Wat betreft het voorstel van Japan om de drie spoorwegmaatschappijen van de lijst af te voeren, hebben alle overeenkomstsluitende partijen de wijziging aanvaard door bij het comité geen bezwaar in te dienen, met uitzondering van twee andere partijen bij de GPA, die later door middel van een kennisgeving hun bezwaren hebben ingetrokken.
Alle overeenkomstsluitende partijen, met uitzondering van de EU, hebben derhalve in het comité voor overheidsopdrachten een positief standpunt ingenomen (ofwel door geen bezwaar in te dienen, ofwel door hun ingediende bezwaren weer in te trekken). Dit komt neer op aanvaarding van het gewijzigde voorstel van Japan. Omdat de EU haar bezwaar heeft gehandhaafd, kan het comité strikt genomen echter niet worden geacht de wijziging te hebben aanvaard. Dat kan slechts als de EU in het comité een positief standpunt inneemt, wat de andere overeenkomstsluitende partijen al hebben gedaan.
De herziene GPA bevat een overgangsbepaling met het oog op de situatie in het comité voor overheidsopdrachten. Deze is opgenomen in aantekening 5 bij bijlage 3 bij de lijst van Japan in aanhangsel I bij de GPA. Volgens de aantekening worden de drie spoorwegmaatschappijen geacht voorlopig te zijn opgenomen op de lijst van instanties waarop de GPA van toepassing is. De aantekening geldt echter slechts totdat de EU aan het comité meldt dat zij haar bezwaar intrekt. Wat de situatie in het comité betreft, is er dus sprake van een continuüm tussen de toestand voor en na de inwerkingtreding van de herziene GPA. Dat de andere partijen geen bezwaar hebben, wordt nog eens bevestigd door hun aanvaarding van het herziene GPA-pakket, zoals dat door het comité voor overheidsopdrachten is goedgekeurd.

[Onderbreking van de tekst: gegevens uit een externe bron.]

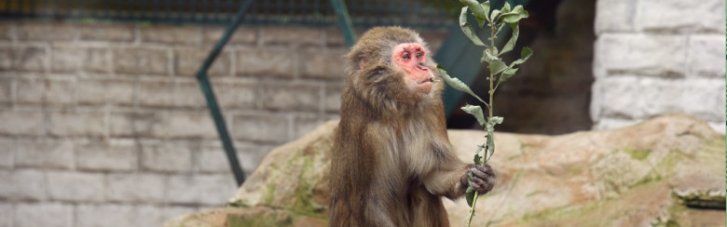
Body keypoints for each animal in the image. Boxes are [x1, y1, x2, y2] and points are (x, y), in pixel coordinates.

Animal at [328, 27, 494, 227]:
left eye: (419, 55)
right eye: (406, 56)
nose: (423, 67)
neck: (396, 107)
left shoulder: (432, 109)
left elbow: (433, 174)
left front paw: (476, 177)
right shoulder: (365, 132)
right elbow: (370, 204)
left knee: (421, 190)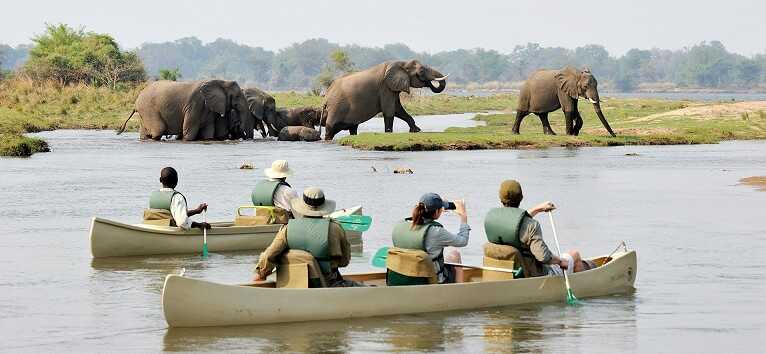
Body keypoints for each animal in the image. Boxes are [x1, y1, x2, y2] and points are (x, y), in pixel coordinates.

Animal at [115, 80, 256, 140]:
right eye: (237, 96)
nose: (245, 138)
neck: (221, 81)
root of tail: (136, 101)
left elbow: (208, 133)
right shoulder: (195, 104)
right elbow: (189, 131)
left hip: (144, 113)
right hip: (149, 109)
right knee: (158, 130)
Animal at [320, 59, 450, 140]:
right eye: (421, 71)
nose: (428, 82)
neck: (401, 62)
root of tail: (325, 97)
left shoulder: (392, 88)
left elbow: (398, 109)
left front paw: (416, 130)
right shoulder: (385, 88)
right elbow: (390, 111)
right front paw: (389, 133)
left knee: (352, 128)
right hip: (336, 108)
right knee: (330, 129)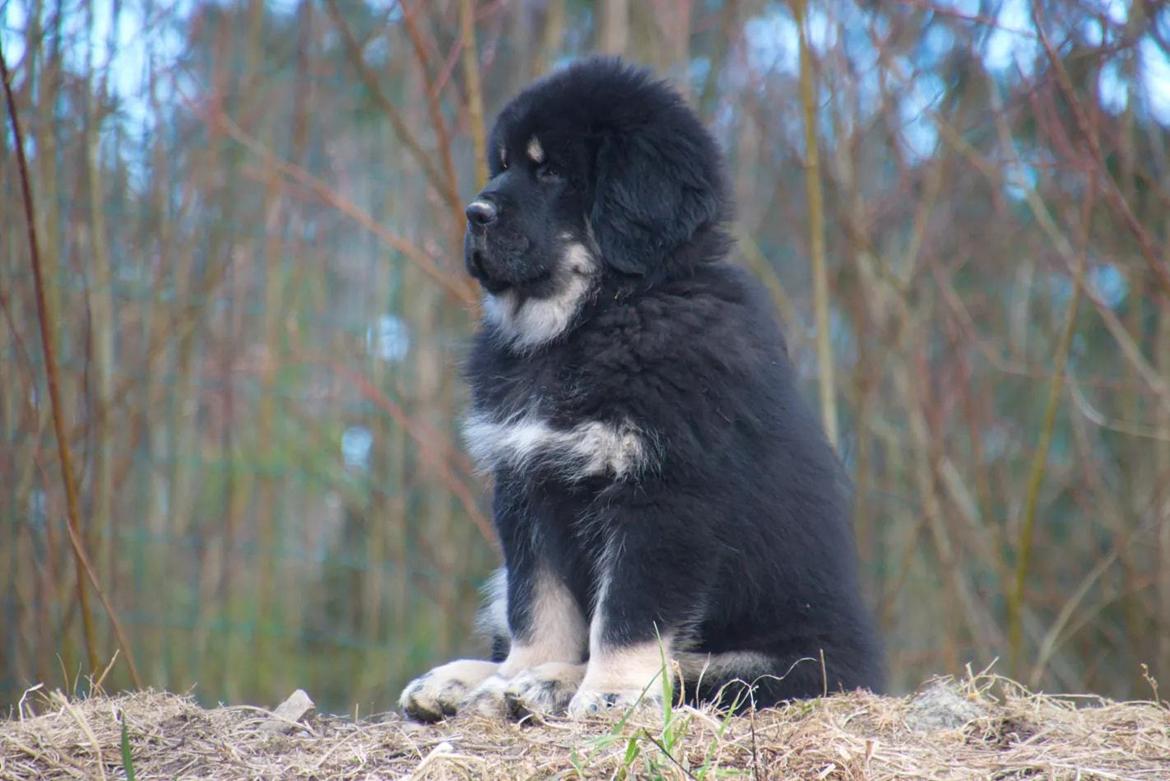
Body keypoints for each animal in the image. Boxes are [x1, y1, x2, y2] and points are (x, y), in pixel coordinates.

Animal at [397, 57, 879, 724]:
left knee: (699, 670)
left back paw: (557, 684)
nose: (474, 214)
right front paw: (506, 681)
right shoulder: (528, 483)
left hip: (802, 663)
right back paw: (475, 680)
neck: (592, 319)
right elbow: (536, 605)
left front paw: (610, 695)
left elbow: (627, 615)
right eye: (503, 165)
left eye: (550, 171)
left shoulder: (663, 494)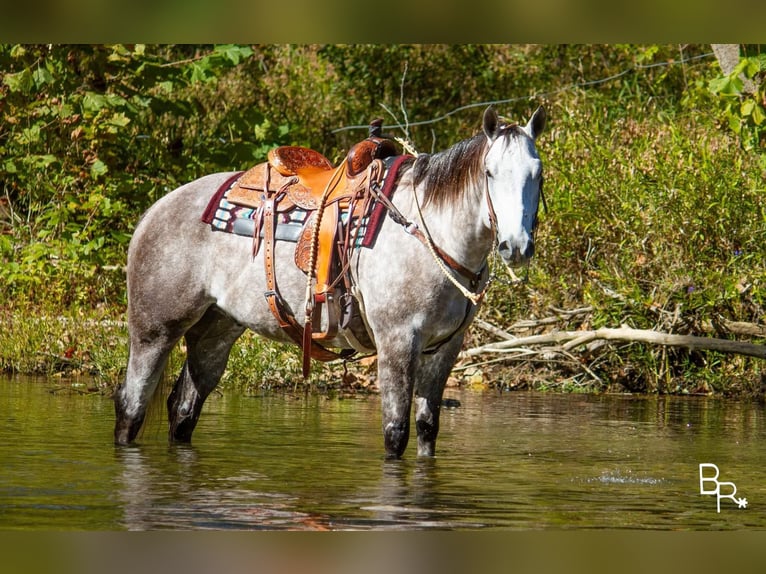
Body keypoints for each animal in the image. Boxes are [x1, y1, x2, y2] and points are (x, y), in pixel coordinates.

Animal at [112, 106, 544, 462]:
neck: (431, 235)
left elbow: (426, 429)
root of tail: (155, 210)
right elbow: (395, 433)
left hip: (215, 332)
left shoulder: (445, 348)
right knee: (131, 406)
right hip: (154, 331)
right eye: (489, 173)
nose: (515, 246)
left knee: (183, 410)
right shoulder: (397, 340)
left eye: (537, 174)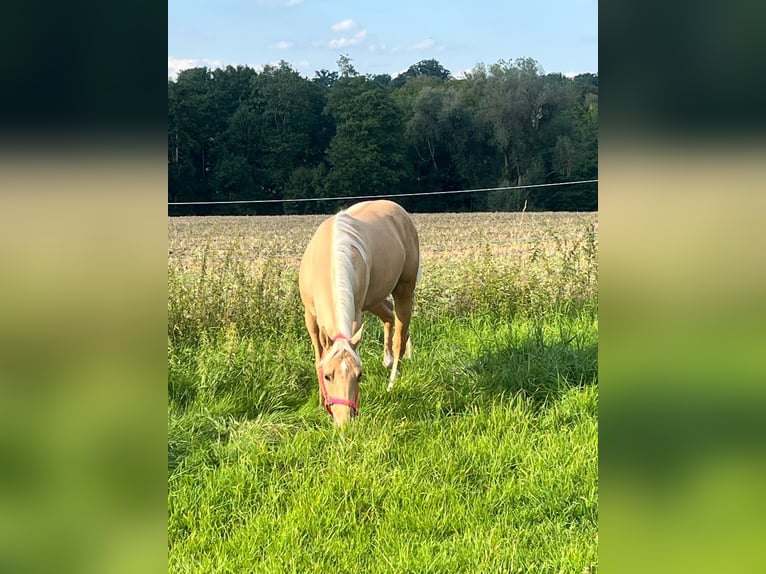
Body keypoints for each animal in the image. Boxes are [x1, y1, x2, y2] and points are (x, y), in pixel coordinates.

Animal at [298, 200, 421, 427]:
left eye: (360, 375)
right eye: (328, 376)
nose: (344, 422)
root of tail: (398, 210)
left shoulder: (355, 314)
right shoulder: (310, 317)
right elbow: (318, 356)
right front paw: (320, 403)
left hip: (404, 290)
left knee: (400, 335)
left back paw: (392, 381)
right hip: (375, 299)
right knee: (388, 316)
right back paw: (387, 360)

Een eventuele kennisgeving aan het comité voor overheidsopdrachten houdende intrekking van de bezwaren moet derhalve worden beschouwd als een wijziging van het standpunt van de EU in het comité, dat tot dusver inhield dat de EU niet met de wijziging door Japan instemt. Een kennisgeving van de EU is de laatste vereiste voor de beëindiging van de procedure in het comité voor overheidsopdrachten. De door Japan voorgestelde wijziging zou dan door alle partijen zijn aanvaard. Dit zou rechtsgevolgen hebben voor alle overeenkomstsluitende partijen en niet slechts voor de EU.

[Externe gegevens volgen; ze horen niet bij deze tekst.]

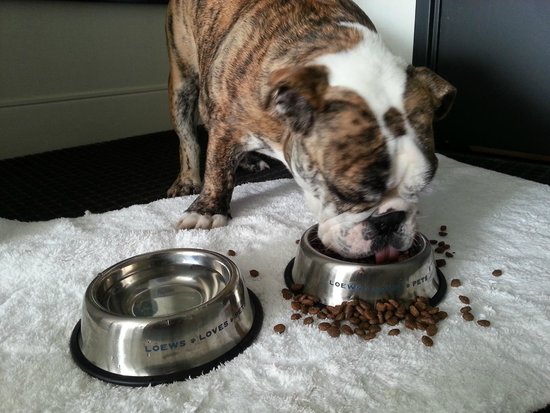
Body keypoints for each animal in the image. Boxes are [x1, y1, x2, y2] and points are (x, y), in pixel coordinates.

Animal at [165, 0, 456, 262]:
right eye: (345, 194)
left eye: (422, 187)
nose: (390, 220)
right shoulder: (226, 123)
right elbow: (217, 167)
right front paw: (207, 211)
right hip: (182, 76)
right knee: (187, 134)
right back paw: (188, 179)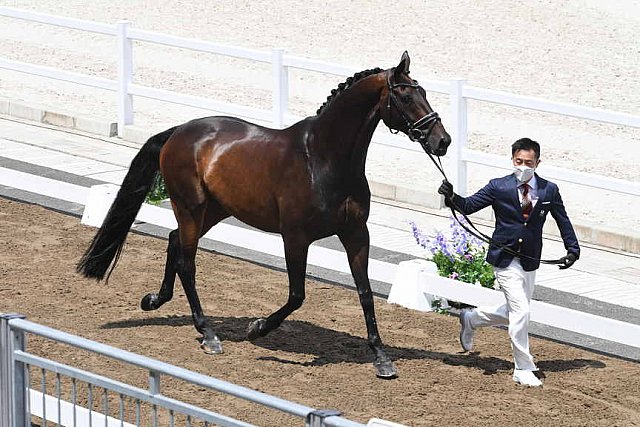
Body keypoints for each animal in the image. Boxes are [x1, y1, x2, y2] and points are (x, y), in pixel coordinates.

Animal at [77, 51, 452, 380]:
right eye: (405, 96)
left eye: (423, 92)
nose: (442, 141)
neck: (324, 159)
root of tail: (179, 131)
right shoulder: (295, 238)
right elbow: (297, 295)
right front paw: (257, 328)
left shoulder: (357, 234)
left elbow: (365, 294)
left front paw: (381, 358)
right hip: (191, 208)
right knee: (187, 261)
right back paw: (208, 334)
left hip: (214, 210)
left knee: (173, 242)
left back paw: (156, 300)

Na ontvangst van de kennisgeving van de EU wordt de kwestie op de agenda van de vergadering van het comité voor overheidsopdrachten geplaatst. Tijdens die vergadering zal het comité voor overheidsopdrachten, zo mag worden aangenomen, gevolg geven aan de situatie door te beslissen dat, door de wijziging van het standpunt van de EU betreffende de spoorwegmaatschappijen, aantekening 5 bij bijlage 3 bij de lijst van Japan buiten werking treedt, en te verklaren dat de procedure voor het afvoeren van de maatschappijen van de lijst is voltooid. Vervolgens zal het comité van het GPA-secretariaat naar verwachting een gewaarmerkt afschrift van de met de nieuwe situatie in overeenstemming gebrachte bijlage 3 bij de lijst van Japan ontvangen.

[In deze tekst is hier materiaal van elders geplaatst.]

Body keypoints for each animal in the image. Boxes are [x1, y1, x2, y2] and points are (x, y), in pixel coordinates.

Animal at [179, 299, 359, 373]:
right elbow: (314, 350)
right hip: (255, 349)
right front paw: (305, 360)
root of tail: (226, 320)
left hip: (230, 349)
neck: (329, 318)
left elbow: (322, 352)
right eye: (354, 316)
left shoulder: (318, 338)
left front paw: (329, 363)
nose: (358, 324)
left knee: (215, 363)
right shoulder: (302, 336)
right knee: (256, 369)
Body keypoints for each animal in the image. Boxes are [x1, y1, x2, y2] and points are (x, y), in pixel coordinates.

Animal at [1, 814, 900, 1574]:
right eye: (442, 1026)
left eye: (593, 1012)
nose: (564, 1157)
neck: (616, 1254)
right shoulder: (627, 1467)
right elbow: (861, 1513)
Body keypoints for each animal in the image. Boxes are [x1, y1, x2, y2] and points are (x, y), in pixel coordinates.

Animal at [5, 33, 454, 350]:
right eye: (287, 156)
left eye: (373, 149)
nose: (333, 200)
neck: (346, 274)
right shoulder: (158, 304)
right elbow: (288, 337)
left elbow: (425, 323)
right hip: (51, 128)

In artikel 218, lid 9, van het Verdrag betreffende de werking van de Europese Unie wordt bepaald dat wanneer een krachtens een internationale overeenkomst opgericht lichaam handelingen met rechtsgevolgen vaststelt, de Raad op voorstel van de Commissie een besluit vaststelt tot bepaling van het standpunt dat namens de Unie moet worden ingenomen. Deze bepaling is van toepassing op de intrekking van de bezwaren van de Unie tegen de schrapping van de drie instanties uit bijlage 3 van Japan bij aanhangsel I van de Overeenkomst inzake overheidsopdrachten, aangezien het besluit wordt genomen door een lichaam dat krachtens een internationale overeenkomst is ingesteld en gevolgen heeft voor de rechten en verplichtingen van de EU.